_Exercise directions_
The expected output is the set of lines below beginning at the one that contains "7) done edits cleave@k; rest unchecked" and ending at the final line, reproduced exactly.

_Data extract_

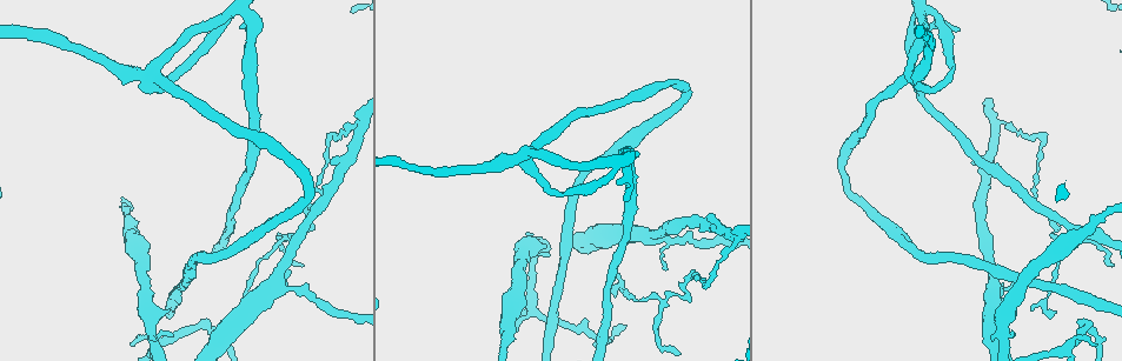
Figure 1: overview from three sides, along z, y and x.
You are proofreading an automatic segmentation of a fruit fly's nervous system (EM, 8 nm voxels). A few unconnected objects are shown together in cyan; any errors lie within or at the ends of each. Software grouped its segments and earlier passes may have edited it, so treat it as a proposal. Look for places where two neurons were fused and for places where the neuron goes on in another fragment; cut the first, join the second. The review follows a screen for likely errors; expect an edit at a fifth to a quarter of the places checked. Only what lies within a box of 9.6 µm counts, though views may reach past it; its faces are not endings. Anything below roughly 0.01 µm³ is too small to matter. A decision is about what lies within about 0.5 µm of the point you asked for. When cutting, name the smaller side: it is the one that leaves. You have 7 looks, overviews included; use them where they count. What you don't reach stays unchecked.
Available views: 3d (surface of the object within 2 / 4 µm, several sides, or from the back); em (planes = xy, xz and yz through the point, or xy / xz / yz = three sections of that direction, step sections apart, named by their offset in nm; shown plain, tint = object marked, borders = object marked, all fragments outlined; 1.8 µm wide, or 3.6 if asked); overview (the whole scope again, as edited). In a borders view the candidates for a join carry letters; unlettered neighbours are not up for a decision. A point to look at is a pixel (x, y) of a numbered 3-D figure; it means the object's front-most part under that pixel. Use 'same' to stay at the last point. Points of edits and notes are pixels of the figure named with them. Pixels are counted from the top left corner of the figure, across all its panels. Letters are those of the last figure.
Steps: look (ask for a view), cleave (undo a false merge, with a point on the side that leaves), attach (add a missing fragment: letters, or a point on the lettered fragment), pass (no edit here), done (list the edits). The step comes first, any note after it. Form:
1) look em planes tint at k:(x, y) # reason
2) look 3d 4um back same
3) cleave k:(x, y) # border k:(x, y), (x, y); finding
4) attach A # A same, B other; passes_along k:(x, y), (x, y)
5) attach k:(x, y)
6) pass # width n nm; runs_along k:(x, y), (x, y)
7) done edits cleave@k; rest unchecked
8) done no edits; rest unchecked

look em 3.6um planes borders at 1:(1049, 319)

_Solved problem_
7) done edits cleave@k; rest unchecked
8) done no edits; rest unchecked

look em 3.6um planes borders at 1:(1049, 319)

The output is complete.